The point is: this segment doesn’t want off-the-shelf packages, they want crafted journeys. And every brand that can make their travel more unique, personalised, and culturally rich will become part of their lifestyle. For HNIs today, a story-worthy experience is worth far more than a physical product.
Q. How is AI transforming tourism marketing (boards → hotels → restaurants)?
AI is fundamentally reshaping how tourism is marketed, from boards to hotels to restaurants. For boards, predictive analytics forecast demand spikes like Diwali or long weekends, while content automation means campaigns can run in multiple Indian languages, reaching beyond metros. Chatbots now answer visa or itinerary queries 24/7.
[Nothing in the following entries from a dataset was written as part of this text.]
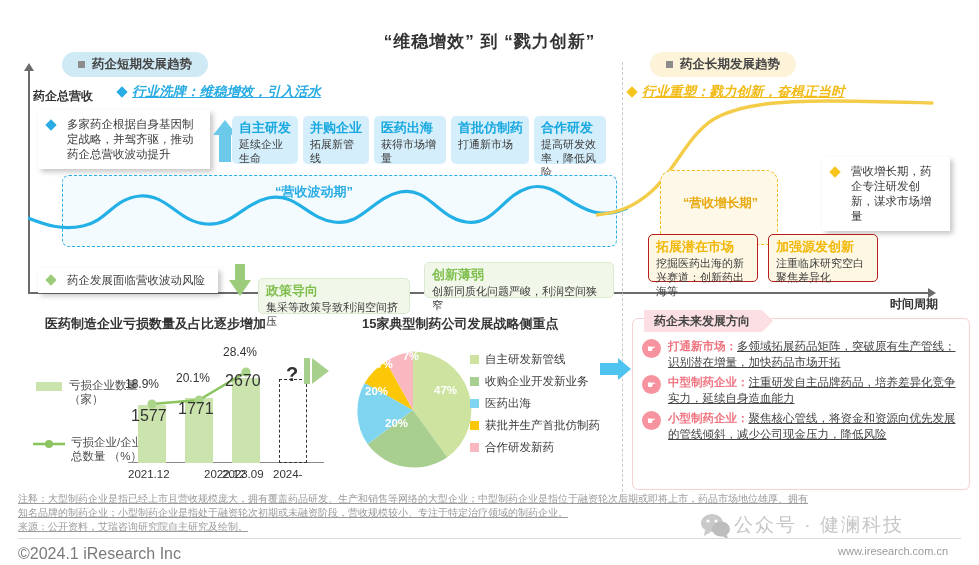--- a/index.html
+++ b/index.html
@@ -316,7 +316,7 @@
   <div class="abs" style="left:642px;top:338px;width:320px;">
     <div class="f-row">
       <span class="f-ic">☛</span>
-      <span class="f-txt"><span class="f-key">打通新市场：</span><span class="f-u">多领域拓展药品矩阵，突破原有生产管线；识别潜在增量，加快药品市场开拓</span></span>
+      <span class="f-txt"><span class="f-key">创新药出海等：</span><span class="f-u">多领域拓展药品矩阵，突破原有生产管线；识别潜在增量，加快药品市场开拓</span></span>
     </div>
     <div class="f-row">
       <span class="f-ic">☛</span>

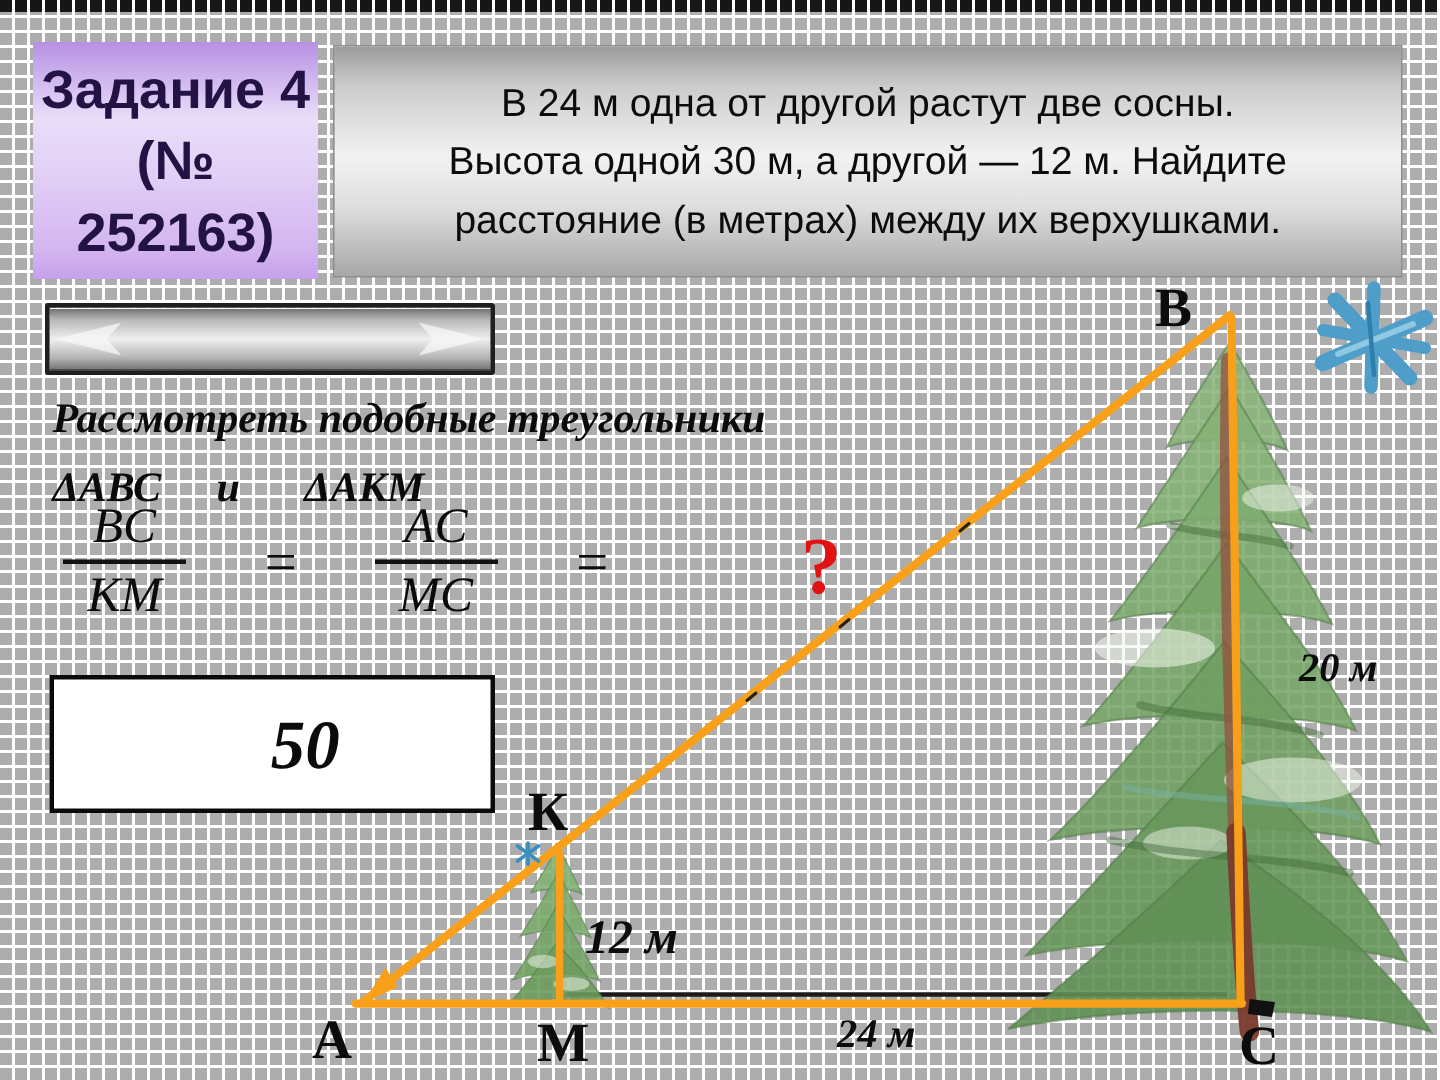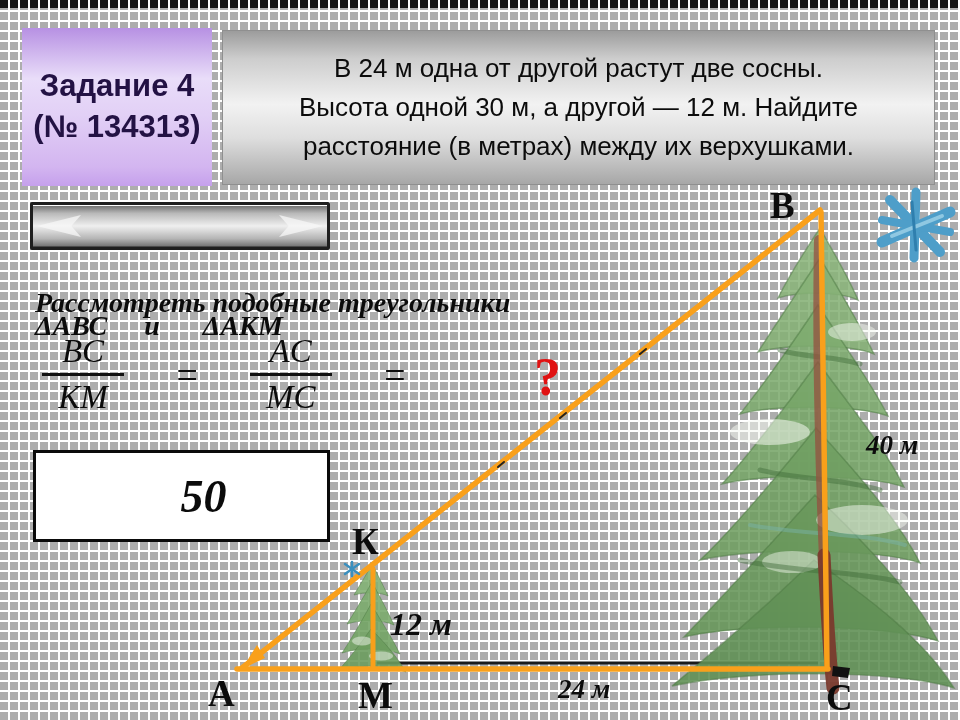--- a/index.html
+++ b/index.html
@@ -19,7 +19,7 @@
   .task-card{left:22px;top:28px;width:190px;height:158px;
     background:linear-gradient(180deg,#b791e3 0%,#e9ddf9 32%,#e2d0f6 55%,#d3b5f0 88%,#c5a0ec 100%);
     display:flex;flex-direction:column;justify-content:center;align-items:center;
-    font-weight:bold;font-size:31px;color:#231244;line-height:1.32;text-align:center;}
+    font-weight:bold;font-size:36px;color:#231244;line-height:1.32;text-align:center;}
   
   .problem-box{left:222px;top:30px;width:713px;height:155px;
     background:linear-gradient(180deg,#9c9c9c 0%,#cdcdcd 18%,#f2f2f2 48%,#dedede 70%,#a7a7a7 100%);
Hotels use AI for dynamic pricing, upselling late checkouts or spa treatments, and personalising in-room experiences via voice assistants. Restaurants are tailoring menus for vegetarians, Jains, or halal diners while analysing reviews and reservations to refine offerings.
The impact is measurable—Oracle Hospitality’s 2024 report shows 76% of hotel executives believe AI is transforming the industry, with up to a 25% uplift in bookings where personalisation is AI-driven. Fundamentally, AI is helping the industry move from generic marketing to micro-moments of relevance, which is exactly what today’s traveller expects.